В трех поэмах, изданных (и, вероятно, написанных) почти одновременно в одном и том же месте, соблазнительно увидеть некое единство – и даже рассматривать их как своего рода трилогию или триптих. В случае Подгаевского, в первую очередь художника, справедливей последнее: его поэмы рассчитаны на синхронное, а не диахронное восприятие. Объединяют три текста некоторые сквозные темы, фигура повествователя (условно его можно определить как «лирического поэта») и определенные черты образного строя.
Попыток интерпретации поэм Подгаевского до сих пор практически не предпринималось, за одним печальным исключением – упомянутым в предисловии «Мифосемиотическим комментарием» М. Евзлина к поэме «Эдем», образчике вопиющей глухоты и слепоты в трактовке поэтического текста. Дело здесь не в методе как таковом: даже не приближаясь к пониманию объекта интерпретации, горе-«мифосемиотик», точно критик вековой затхлости, почему-то задался целью «развенчания» автора, а заодно и, в терминологии Евзлина, «футуристического менталитета» в целом. Комментарий пестрит курьезными отсылками к «архетипам» и «хтоническим инициациям», граничащими с бредом сопоставлениями – скажем, поэтического мира Подгаевского и живописи П. Филонова – не относящимся к делу мифологическими аллюзиями и глубокомысленными сентенциями наподобие: «„Футуристическое“ странствие происходит всегда (так! –
По стопам Евзлина, к сожалению, во многом следует в своих кратких замечаниях о поэмах Подгаевского и Я. Скоромный[20]. Рассуждения Скоромного о «профанации откровения», зауми Подгаевского как свидетельстве «распада и обессмысливания языка», «разрушения мира» и «невозможности поэзии», а также общая характеристика поэм Подгаевского как «бессвязного и агрессивного бреда агонизирующего сознания, которое принадлежит духовно нищему и глухому ко всему высокому сифилитику» не имеют под собой никаких оснований.

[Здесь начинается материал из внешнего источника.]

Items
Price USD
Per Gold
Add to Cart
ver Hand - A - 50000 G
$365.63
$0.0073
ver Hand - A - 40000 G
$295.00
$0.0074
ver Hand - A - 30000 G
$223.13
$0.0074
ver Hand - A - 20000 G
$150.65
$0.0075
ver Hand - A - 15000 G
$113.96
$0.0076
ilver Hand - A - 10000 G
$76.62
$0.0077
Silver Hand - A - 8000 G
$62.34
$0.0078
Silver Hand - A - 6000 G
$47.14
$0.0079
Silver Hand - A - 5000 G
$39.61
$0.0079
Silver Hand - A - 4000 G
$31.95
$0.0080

Между тем, поэмы Подгаевского в достаточной мере прозрачны и вполне, несмотря на всю заумь, поддаются и структурной, и смысловой интерпретации. Как справедливо заметил Дж. Янечек (см. предисловие), в его поэзии «в конечном итоге неясность или даже многозначность почти не присутствует».
Нарочито затруднен для понимания, пожалуй, только «Шип»: Подгаевский крайне увлечен здесь «сольпьерро бессознательного творчества» и стихией заумной речи. Однако и в этом урбанистическом этюде нетрудно проследить не слишком «зашифрованный» рассказ о поэте, который приводит к себе проститутку и совершает с нею соитие. Подгаевский, впрочем, оставляет открытой и другую возможность – все эти «спазмы» и «визги» могут быть всего-навсего «вонючмыслием» онаниста («онана обруге»). В заумном «желе» спермоносной поэмы всплывают, по наблюдению А. Крусанова, и отдельные «смыслонесущие слова», придающие тексту эпатажную и антиэстетическую окраску.
Протагонист «Эдема» – иная ипостась замкнутого в своем мирке поэта из «Шипа», футуристический клоун в духе раннего Маяковского. Он исполняет каскад кинематографических «номеров»: падает в грязную лужу, «с быстротой молнии» становится на голову, к удивлению и непониманию окружающих правит долото и пытается пробить дыру в собственном лбу. Затем гордый поэт с «крепким, здоровым телом» венчает «бычачью главу» рероградной аудитории – «слепцов», «марионеток», «разнузданных зубоскалов», «истеричных самок» в «сифилитических пятнах, чешуйках, узелках» (лирическому герою Подгаевского вообще свойственно, как сказано в поэме, и «преступное сладострастие», и страх перед женщиной) – собственным «дырявым красным колпаком». «Эдем» завершается гротескным «апофеозом бессмертия» поэта: он высится на пьедестале в окружении поверженных врагов – «гнилых языков уязвленной обывательщины».